[TEXT BLOCK Boundary: Start]

In addition, a requirements.txt is required by GitHub to set up the venv, and belongs in the role folder (roles/proxmox_kvm as above):

###### Requirements without Version Specifiers ######
pytz
netaddr
django
jinja2
requests
pynetbox

###### Requirements with Version Specifiers ######
ansible >= 8.4.0              # Mostly just don't use old Ansible (e.g. v2, v3)

[TEXT BLOCK Boundary: End]
[GIVEN DATA Boundary: Start]

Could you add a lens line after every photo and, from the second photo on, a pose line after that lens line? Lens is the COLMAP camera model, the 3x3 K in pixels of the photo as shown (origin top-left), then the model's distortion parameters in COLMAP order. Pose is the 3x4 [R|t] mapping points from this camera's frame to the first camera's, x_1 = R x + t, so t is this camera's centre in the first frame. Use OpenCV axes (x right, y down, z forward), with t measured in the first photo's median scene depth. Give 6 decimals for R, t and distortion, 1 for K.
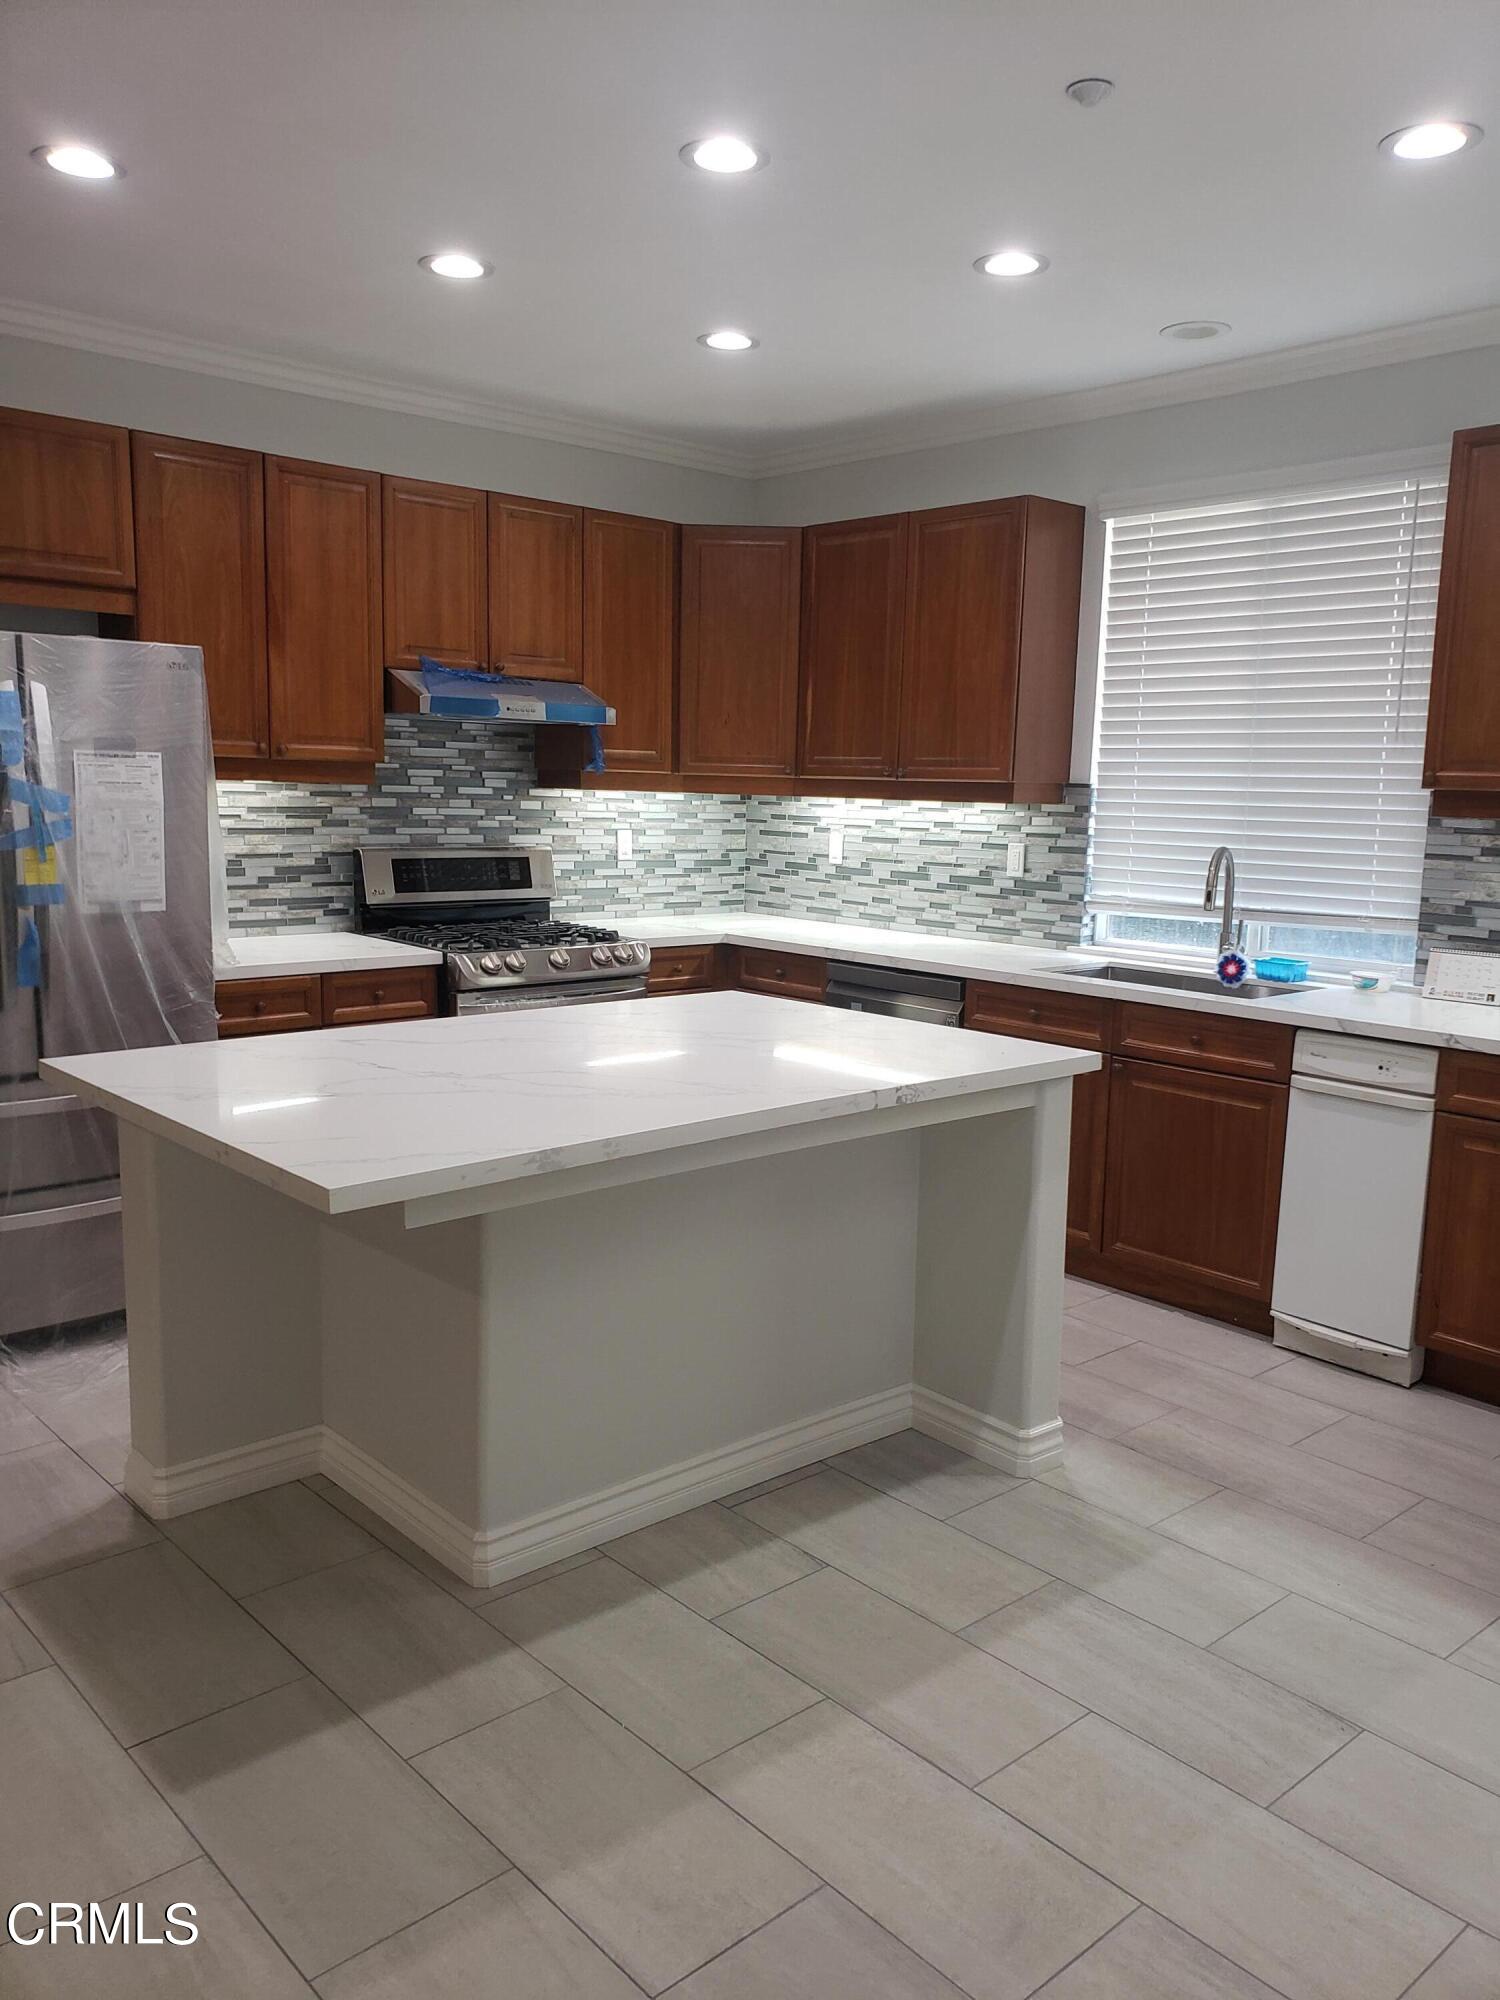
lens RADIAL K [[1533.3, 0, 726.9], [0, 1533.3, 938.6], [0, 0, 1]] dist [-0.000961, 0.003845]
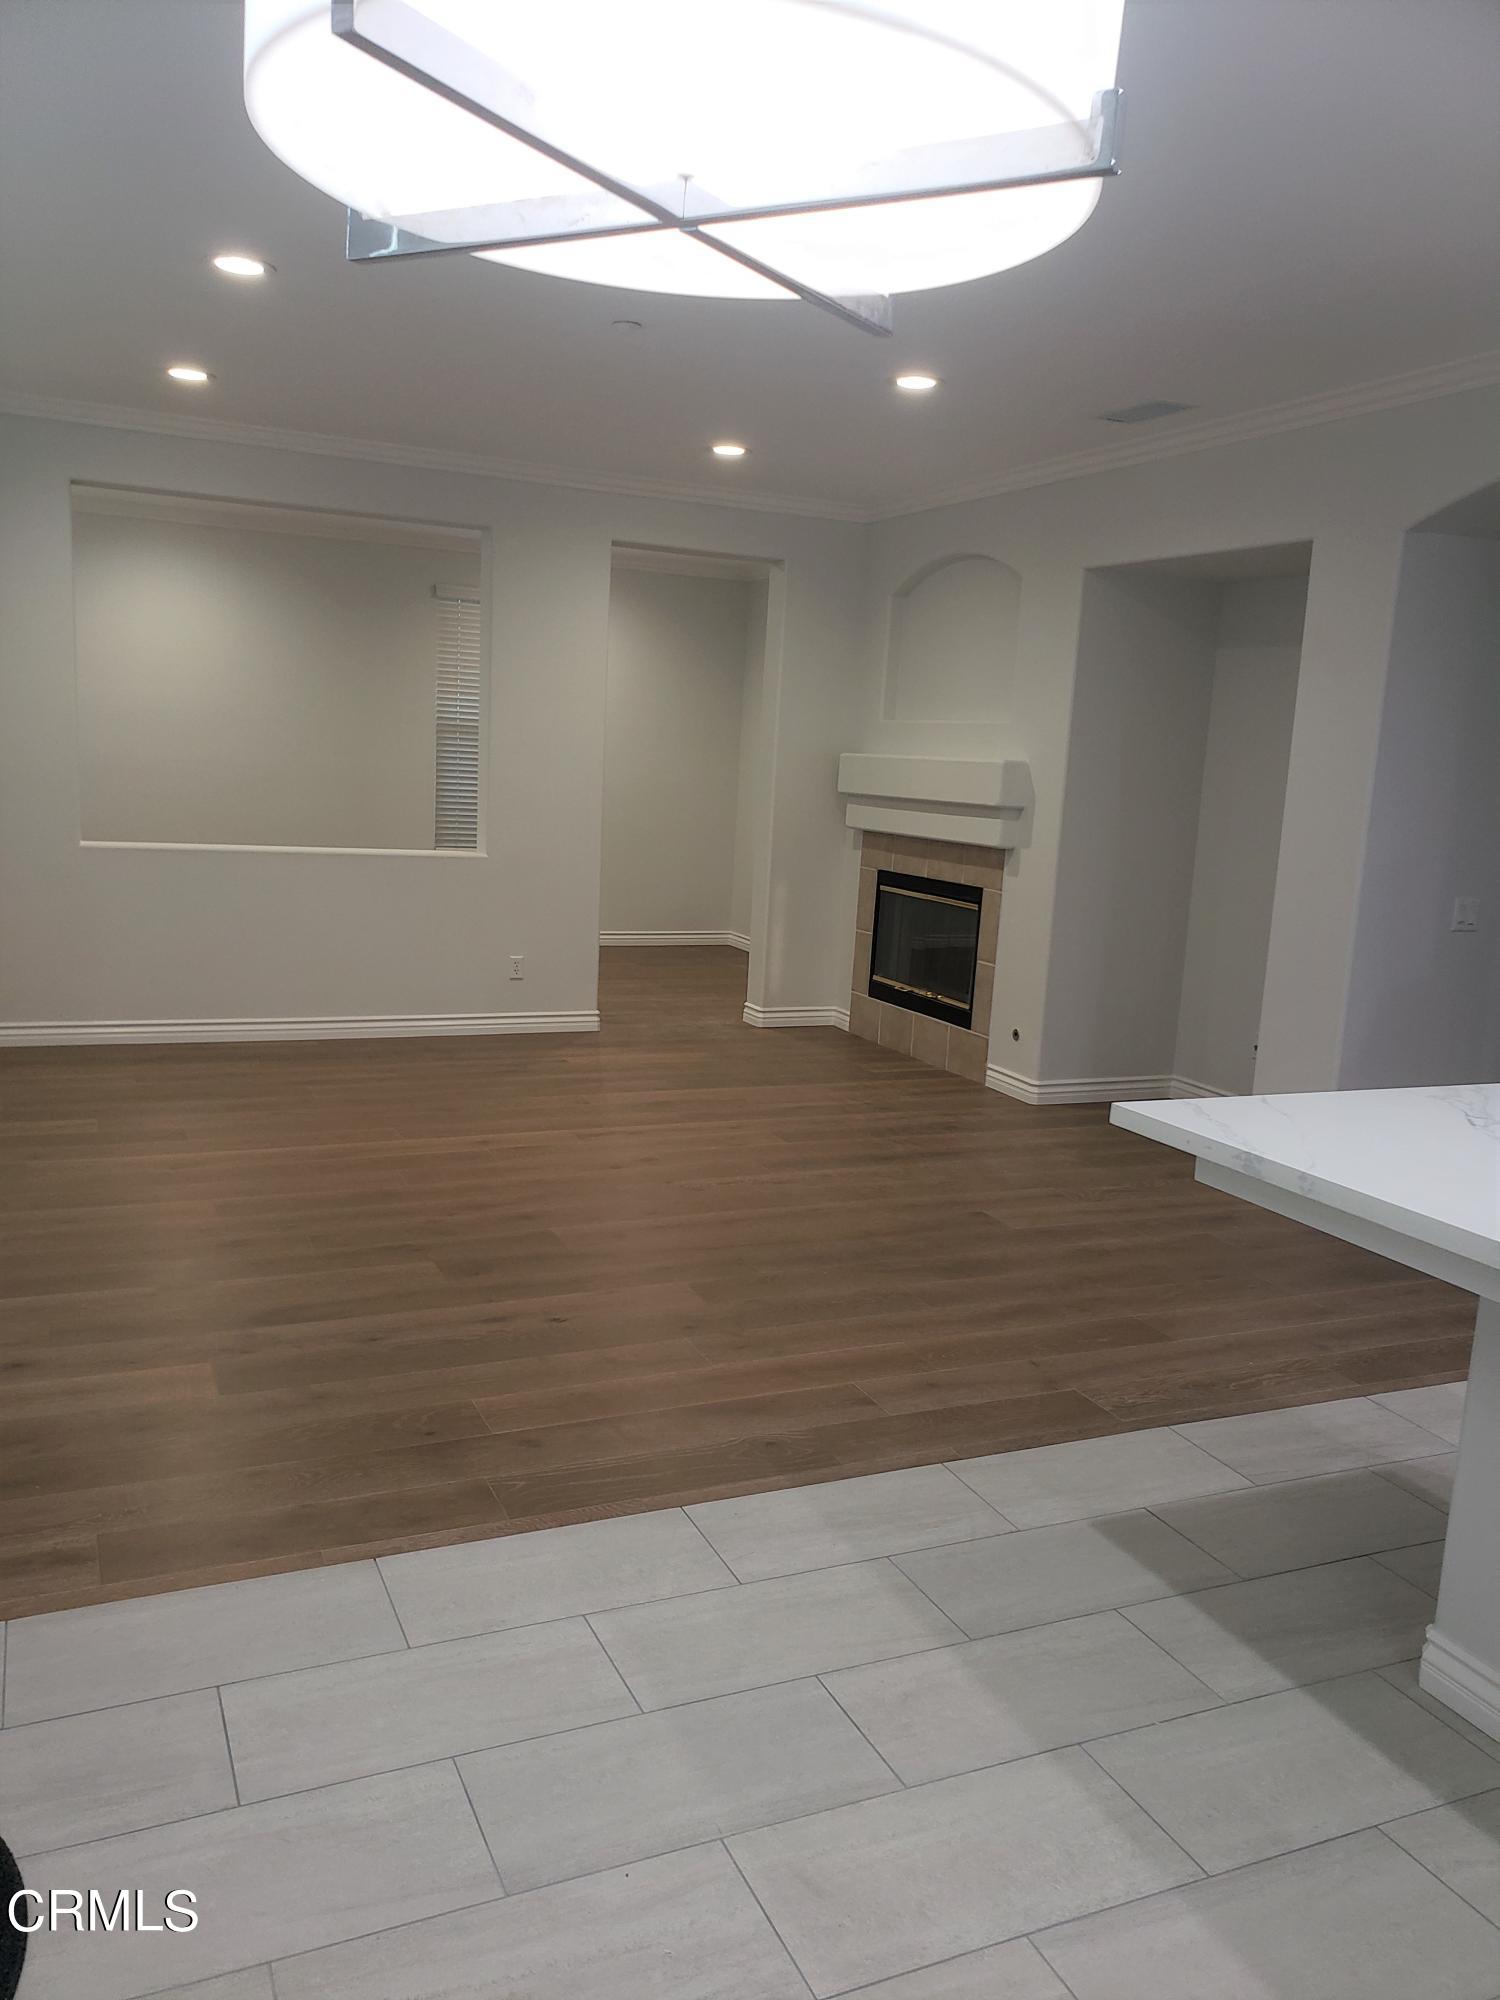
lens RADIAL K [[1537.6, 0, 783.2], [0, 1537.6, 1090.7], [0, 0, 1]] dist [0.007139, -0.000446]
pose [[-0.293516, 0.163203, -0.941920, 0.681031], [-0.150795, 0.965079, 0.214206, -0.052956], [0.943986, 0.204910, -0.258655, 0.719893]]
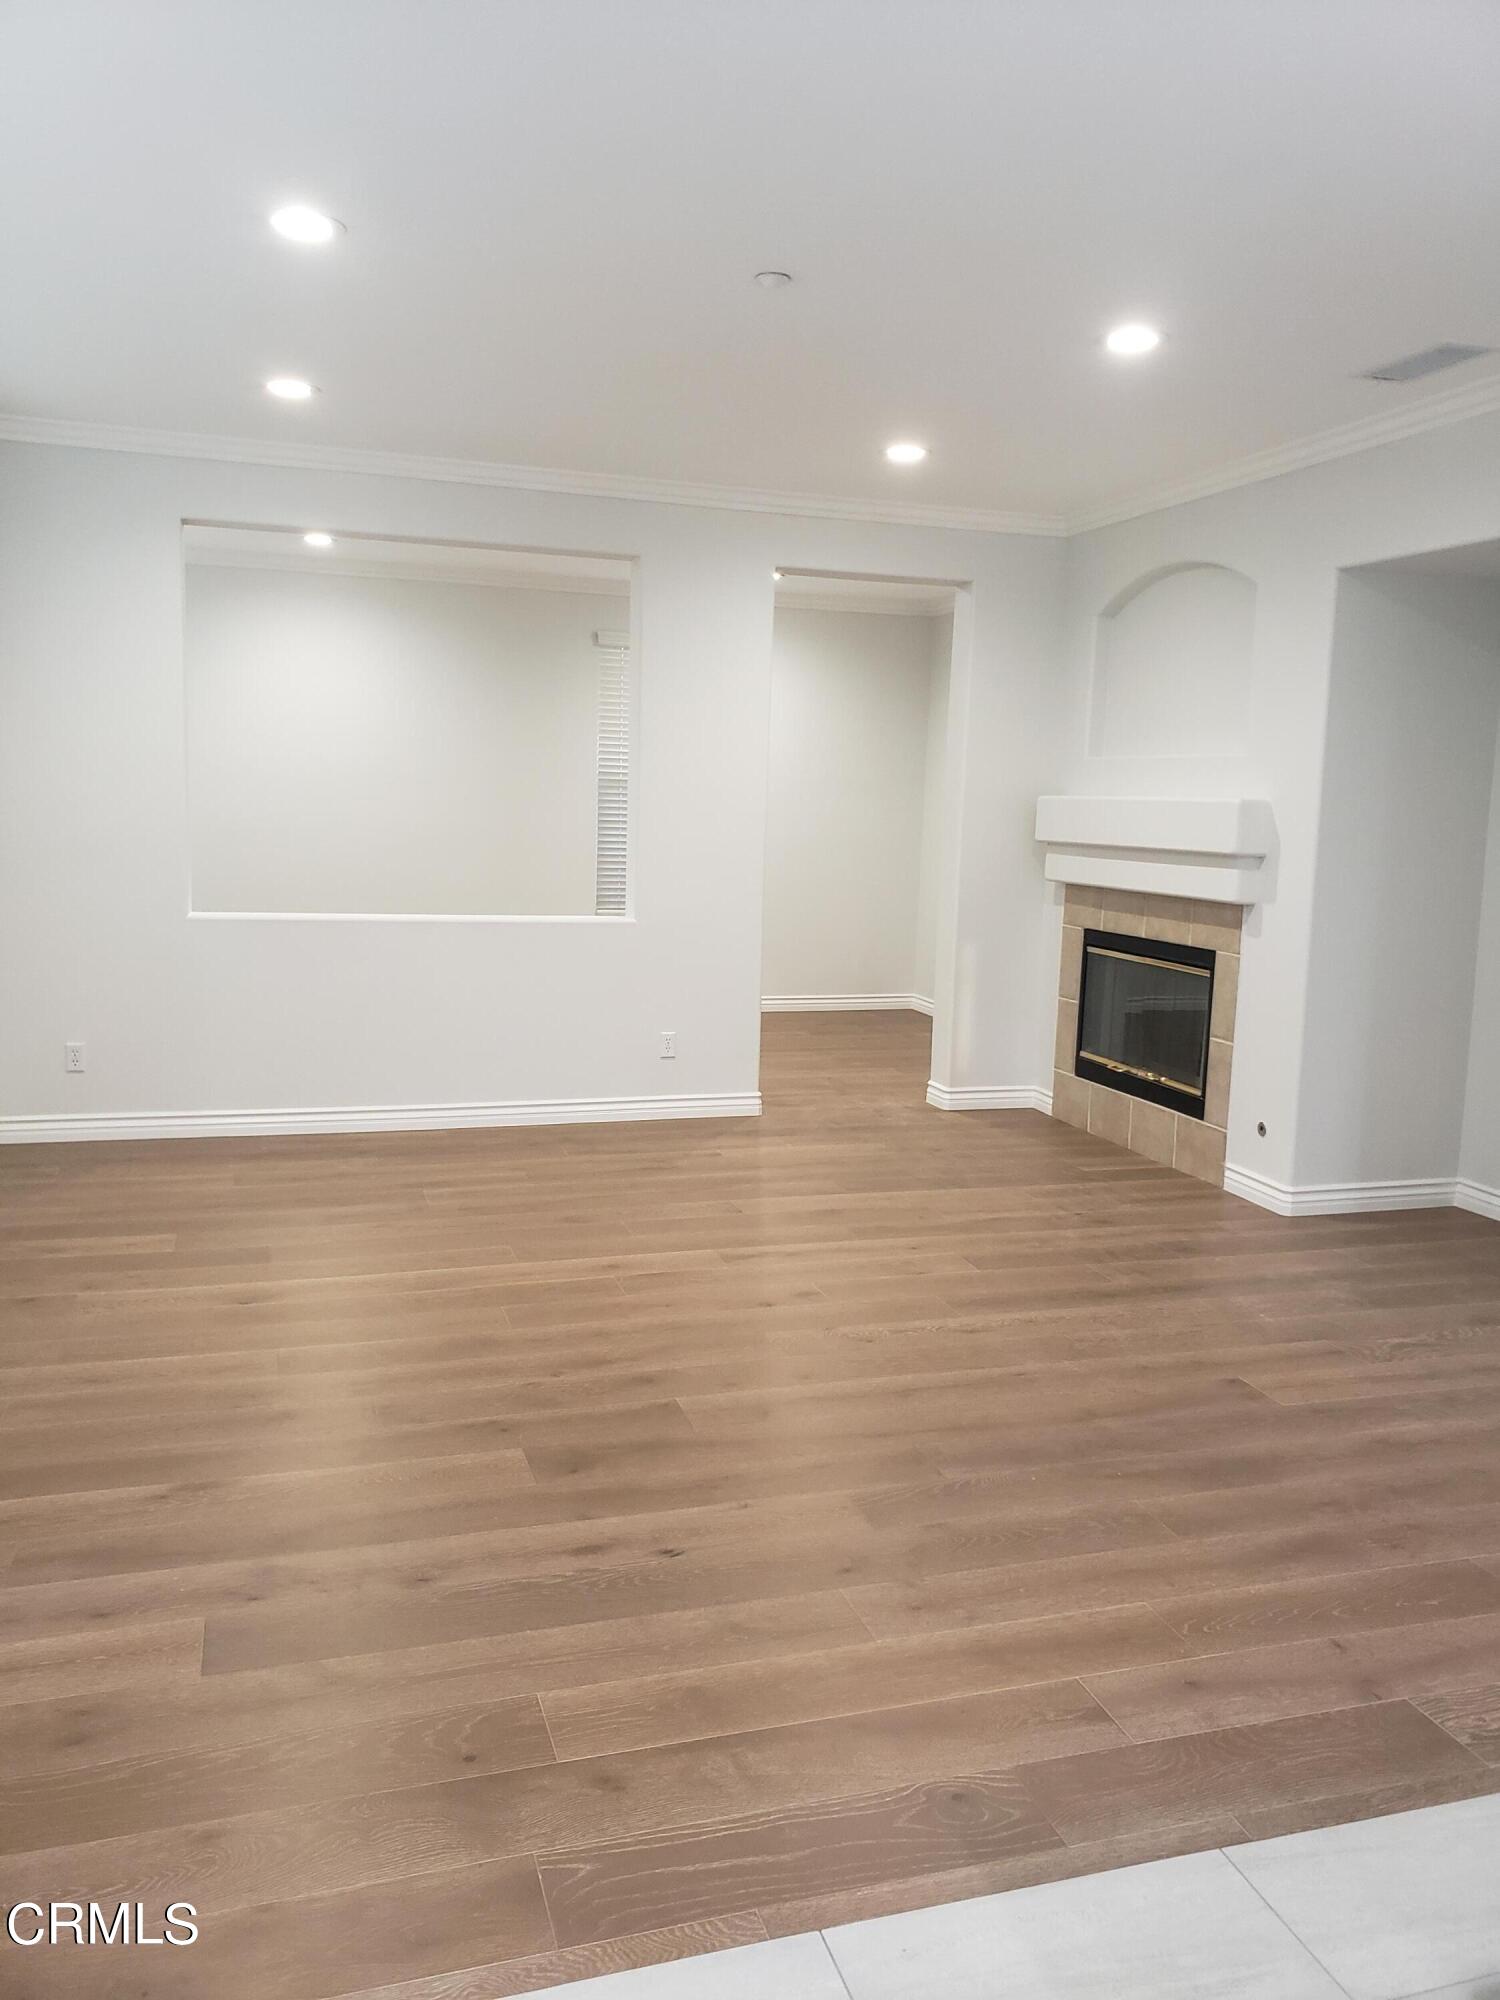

[GIVEN DATA Boundary: End]

→ WORK TO BE COMPLETED
From the passage on the role's requirements.txt, extract the portion starting with "In addition, a" and going on through "(e.g. v2, v3)". You won't need the listing for anything here.

→ WRITTEN REPLY
In addition, a requirements.txt is required by GitHub to set up the venv, and belongs in the role folder (roles/proxmox_kvm as above):

###### Requirements without Version Specifiers ######
pytz
netaddr
django
jinja2
requests
pynetbox

###### Requirements with Version Specifiers ######
ansible >= 8.4.0              # Mostly just don't use old Ansible (e.g. v2, v3)